*** Records provided Section Begins ***

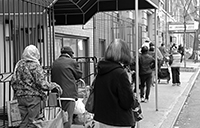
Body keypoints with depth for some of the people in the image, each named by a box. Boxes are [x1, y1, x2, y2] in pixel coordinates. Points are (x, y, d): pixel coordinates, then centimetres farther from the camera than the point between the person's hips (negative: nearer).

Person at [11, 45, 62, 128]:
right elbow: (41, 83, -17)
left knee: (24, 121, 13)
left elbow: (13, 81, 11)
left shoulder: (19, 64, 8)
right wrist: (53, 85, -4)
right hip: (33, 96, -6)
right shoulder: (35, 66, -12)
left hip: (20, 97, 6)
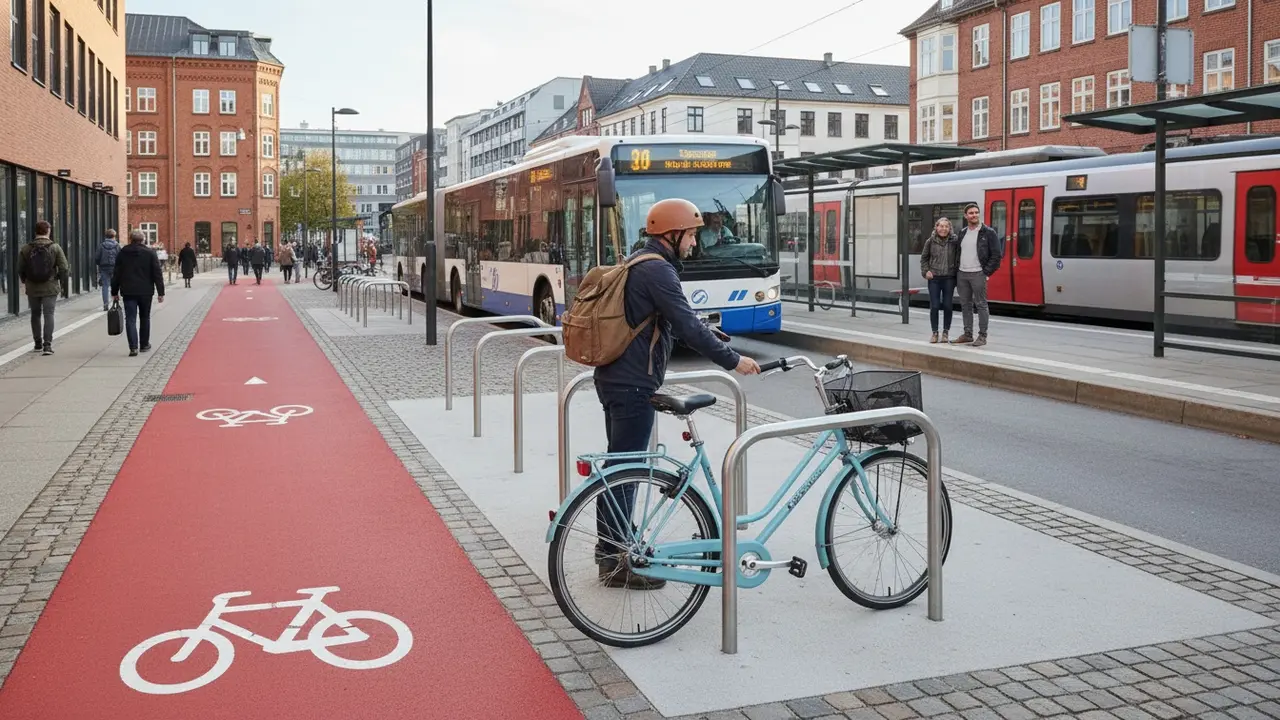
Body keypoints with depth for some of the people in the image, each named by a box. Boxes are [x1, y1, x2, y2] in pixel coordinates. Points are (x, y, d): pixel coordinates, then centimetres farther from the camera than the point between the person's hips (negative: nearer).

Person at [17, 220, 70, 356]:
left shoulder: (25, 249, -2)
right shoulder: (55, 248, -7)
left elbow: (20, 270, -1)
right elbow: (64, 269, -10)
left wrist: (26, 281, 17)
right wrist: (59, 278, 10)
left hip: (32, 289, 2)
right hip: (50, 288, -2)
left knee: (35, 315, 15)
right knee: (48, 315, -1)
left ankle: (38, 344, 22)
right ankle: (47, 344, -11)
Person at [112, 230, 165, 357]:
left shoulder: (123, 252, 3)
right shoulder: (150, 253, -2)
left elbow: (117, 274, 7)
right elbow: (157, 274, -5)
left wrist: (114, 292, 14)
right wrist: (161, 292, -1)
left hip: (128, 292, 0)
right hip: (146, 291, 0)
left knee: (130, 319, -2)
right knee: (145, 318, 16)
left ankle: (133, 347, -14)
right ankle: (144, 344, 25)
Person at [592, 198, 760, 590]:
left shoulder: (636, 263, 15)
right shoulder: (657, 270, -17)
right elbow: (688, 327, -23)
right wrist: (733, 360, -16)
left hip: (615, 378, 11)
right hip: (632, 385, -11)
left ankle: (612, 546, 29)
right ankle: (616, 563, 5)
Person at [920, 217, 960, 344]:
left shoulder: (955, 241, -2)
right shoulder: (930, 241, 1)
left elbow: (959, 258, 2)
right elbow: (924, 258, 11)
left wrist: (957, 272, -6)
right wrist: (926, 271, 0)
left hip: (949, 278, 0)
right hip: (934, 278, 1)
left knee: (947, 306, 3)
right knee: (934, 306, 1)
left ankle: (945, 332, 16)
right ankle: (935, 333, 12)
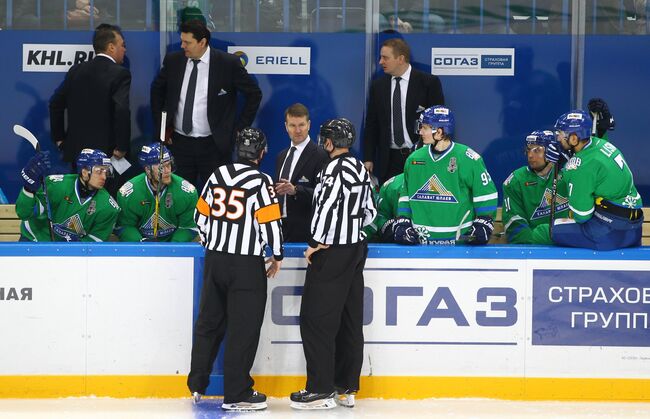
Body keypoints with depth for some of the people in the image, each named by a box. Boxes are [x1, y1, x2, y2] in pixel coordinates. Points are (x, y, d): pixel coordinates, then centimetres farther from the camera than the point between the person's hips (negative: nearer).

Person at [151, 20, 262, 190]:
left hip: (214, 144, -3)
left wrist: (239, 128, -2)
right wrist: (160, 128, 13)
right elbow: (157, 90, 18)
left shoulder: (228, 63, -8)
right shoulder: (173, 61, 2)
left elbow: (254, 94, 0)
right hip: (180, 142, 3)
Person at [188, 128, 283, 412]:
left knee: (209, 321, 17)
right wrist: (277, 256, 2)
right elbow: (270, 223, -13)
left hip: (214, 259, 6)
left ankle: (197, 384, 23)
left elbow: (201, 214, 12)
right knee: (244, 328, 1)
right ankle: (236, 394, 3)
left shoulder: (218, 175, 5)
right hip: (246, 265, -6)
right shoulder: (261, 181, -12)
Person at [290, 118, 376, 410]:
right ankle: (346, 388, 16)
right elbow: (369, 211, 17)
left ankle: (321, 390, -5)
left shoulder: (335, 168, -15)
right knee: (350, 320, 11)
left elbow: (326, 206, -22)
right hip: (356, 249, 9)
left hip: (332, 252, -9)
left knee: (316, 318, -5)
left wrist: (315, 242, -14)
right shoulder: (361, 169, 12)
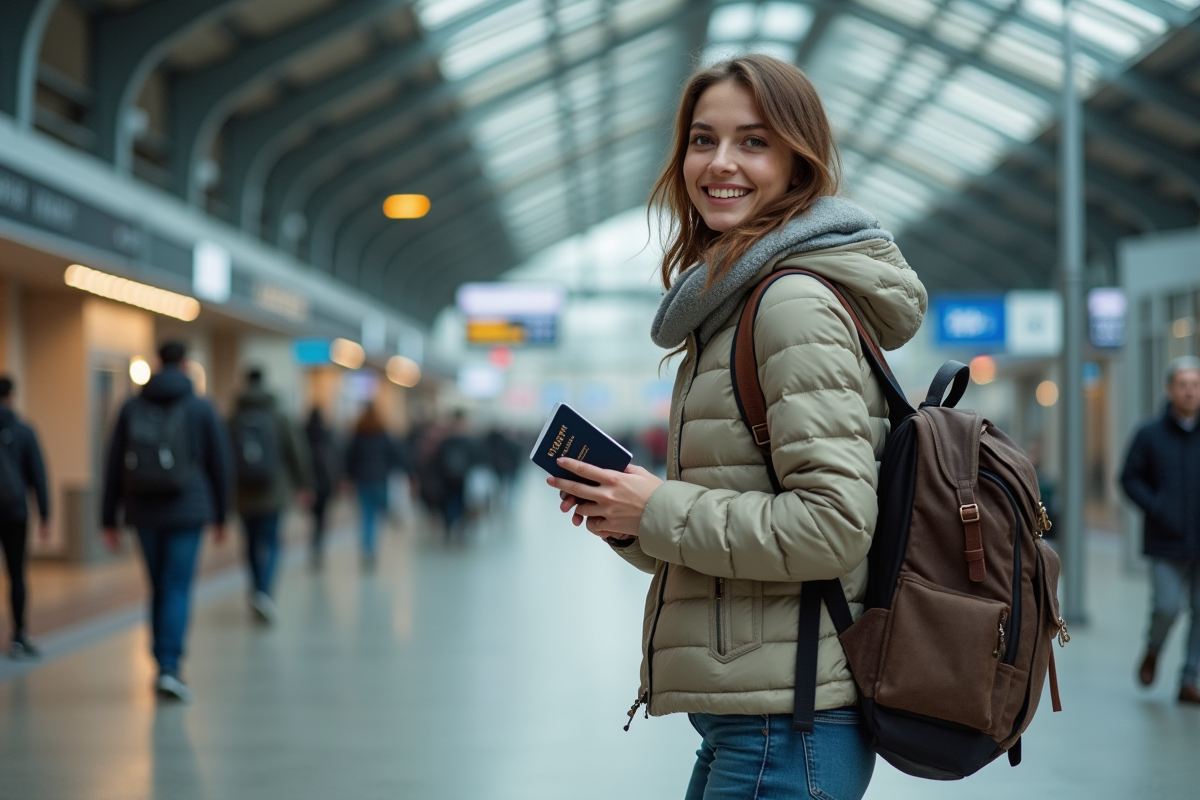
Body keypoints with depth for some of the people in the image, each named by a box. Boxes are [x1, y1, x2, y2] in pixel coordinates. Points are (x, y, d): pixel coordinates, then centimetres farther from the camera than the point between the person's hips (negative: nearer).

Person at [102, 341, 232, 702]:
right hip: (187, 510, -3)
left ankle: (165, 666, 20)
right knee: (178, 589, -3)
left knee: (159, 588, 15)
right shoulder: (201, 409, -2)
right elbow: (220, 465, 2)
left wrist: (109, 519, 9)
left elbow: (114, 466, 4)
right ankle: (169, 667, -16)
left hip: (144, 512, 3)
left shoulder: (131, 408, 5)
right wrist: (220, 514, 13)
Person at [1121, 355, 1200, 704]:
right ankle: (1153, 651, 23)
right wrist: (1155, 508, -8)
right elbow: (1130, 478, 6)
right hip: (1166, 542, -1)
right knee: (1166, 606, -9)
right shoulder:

*** Records provided Section Ends ***
*** Records provided Section Begins ***

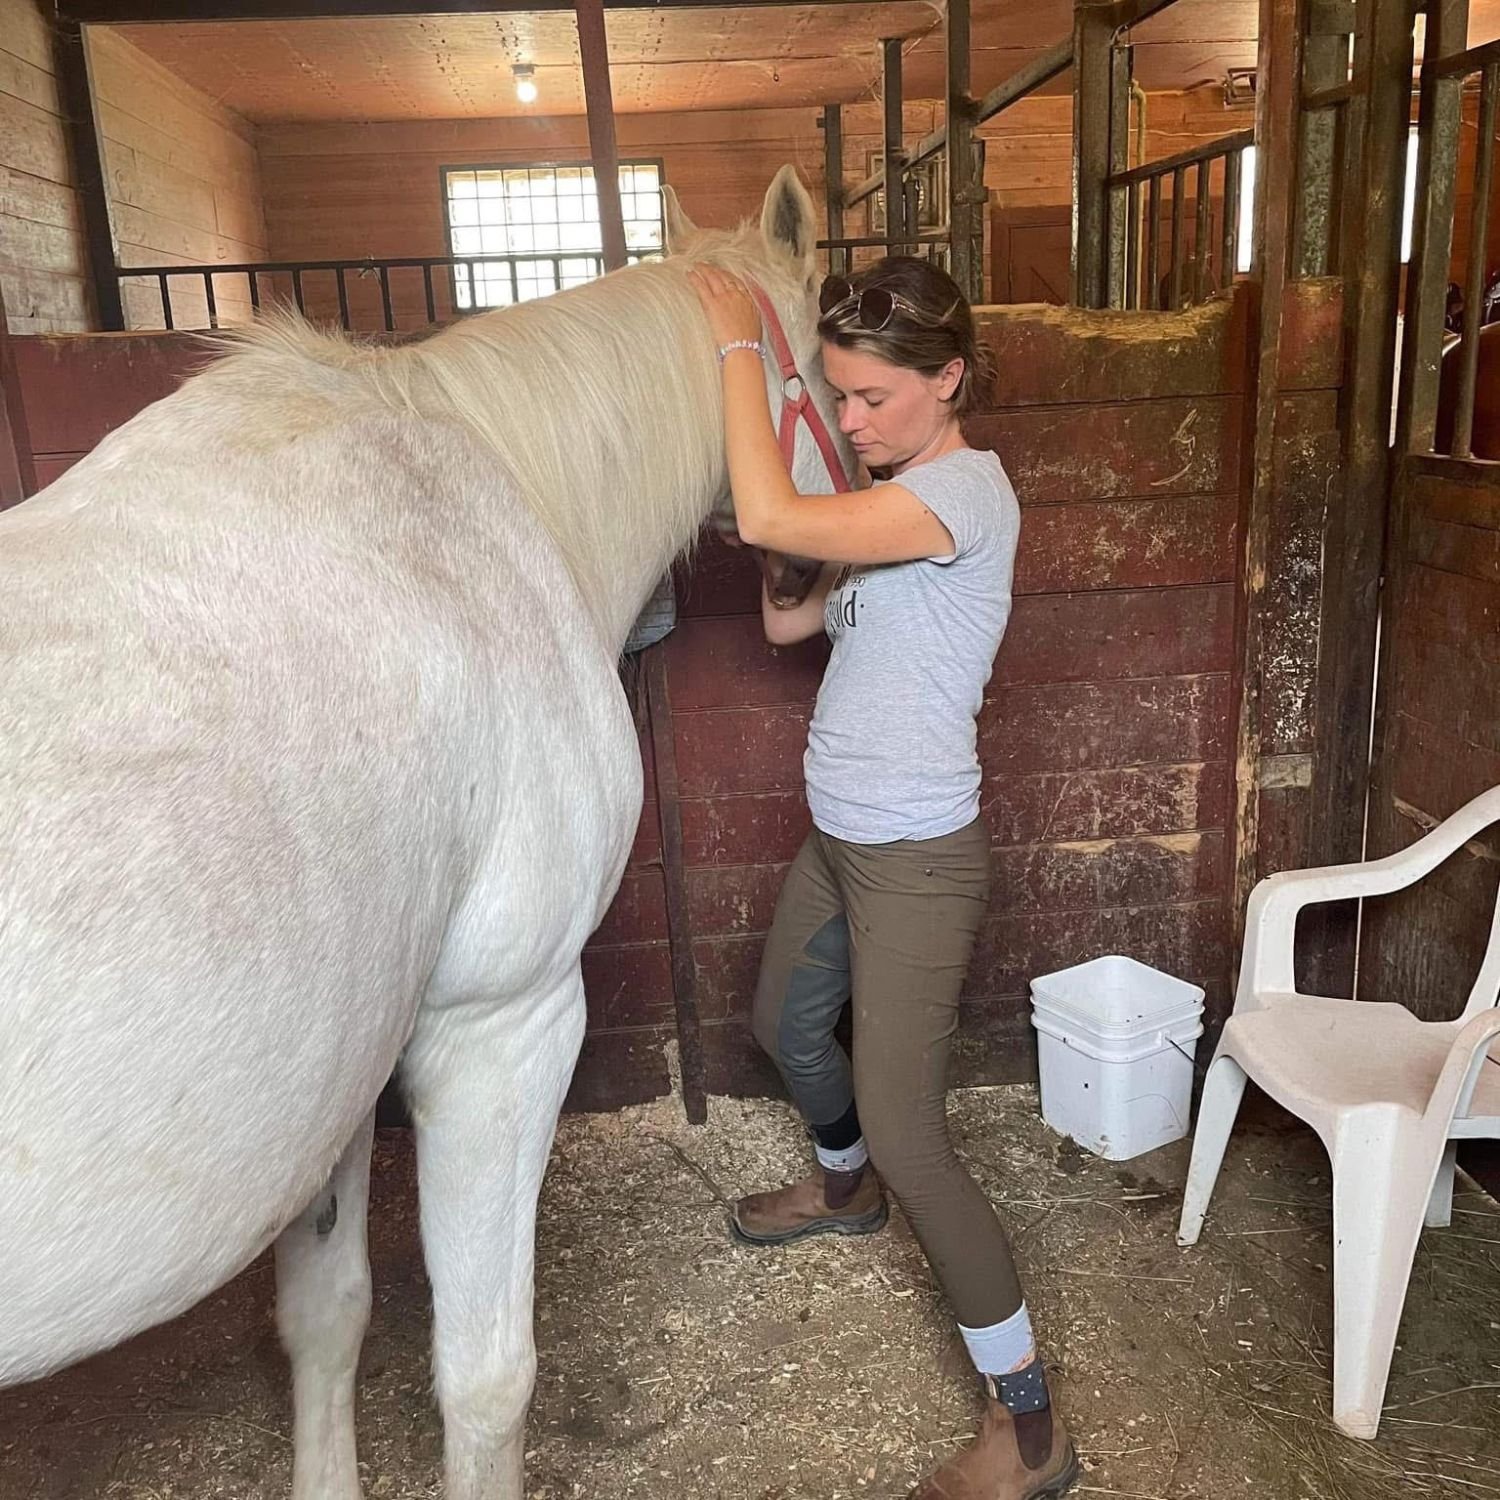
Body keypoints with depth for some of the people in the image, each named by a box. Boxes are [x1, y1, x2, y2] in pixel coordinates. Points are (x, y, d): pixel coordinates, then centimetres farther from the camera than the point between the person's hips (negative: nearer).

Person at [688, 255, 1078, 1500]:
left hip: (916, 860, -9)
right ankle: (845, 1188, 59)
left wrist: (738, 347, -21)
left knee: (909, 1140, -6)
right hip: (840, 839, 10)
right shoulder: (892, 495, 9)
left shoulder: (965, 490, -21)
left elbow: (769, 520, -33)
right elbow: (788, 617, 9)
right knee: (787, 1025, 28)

*** Records provided Section Ends ***

## Work instructions
Exactly reproduce the lines above, starting at the one that contains "right elbow: (270, 223, -13)" and ending at the one that contains "right wrist: (220, 514, 13)", both inclusive; leave the pictures out and add no other lines.

## Solution for this task
right elbow: (270, 223, -13)
left hip: (214, 259, 6)
left ankle: (197, 384, 23)
left elbow: (201, 214, 12)
right knee: (244, 328, 1)
right ankle: (236, 394, 3)
left shoulder: (218, 175, 5)
right hip: (246, 265, -6)
right shoulder: (261, 181, -12)
Person at [290, 118, 376, 410]:
right ankle: (346, 388, 16)
right elbow: (369, 211, 17)
left ankle: (321, 390, -5)
left shoulder: (335, 168, -15)
right knee: (350, 320, 11)
left elbow: (326, 206, -22)
right hip: (356, 249, 9)
left hip: (332, 252, -9)
left knee: (316, 318, -5)
left wrist: (315, 242, -14)
right shoulder: (361, 169, 12)
Body keypoints with depth for some of the people in the image, each named by a box. Boxes are [x1, y1, x2, y2] in pixel coordinates. Points are (x, y, d): pixel coordinates, then centimetres farther from the camera than the point between the person's hips (negative: nearer).

Person at [102, 341, 232, 702]:
right hip: (187, 510, -3)
left ankle: (165, 666, 20)
right knee: (178, 589, -3)
left knee: (159, 588, 15)
right shoulder: (201, 409, -2)
right elbow: (220, 465, 2)
left wrist: (109, 519, 9)
left elbow: (114, 466, 4)
right ankle: (169, 667, -16)
left hip: (144, 512, 3)
left shoulder: (131, 408, 5)
right wrist: (220, 514, 13)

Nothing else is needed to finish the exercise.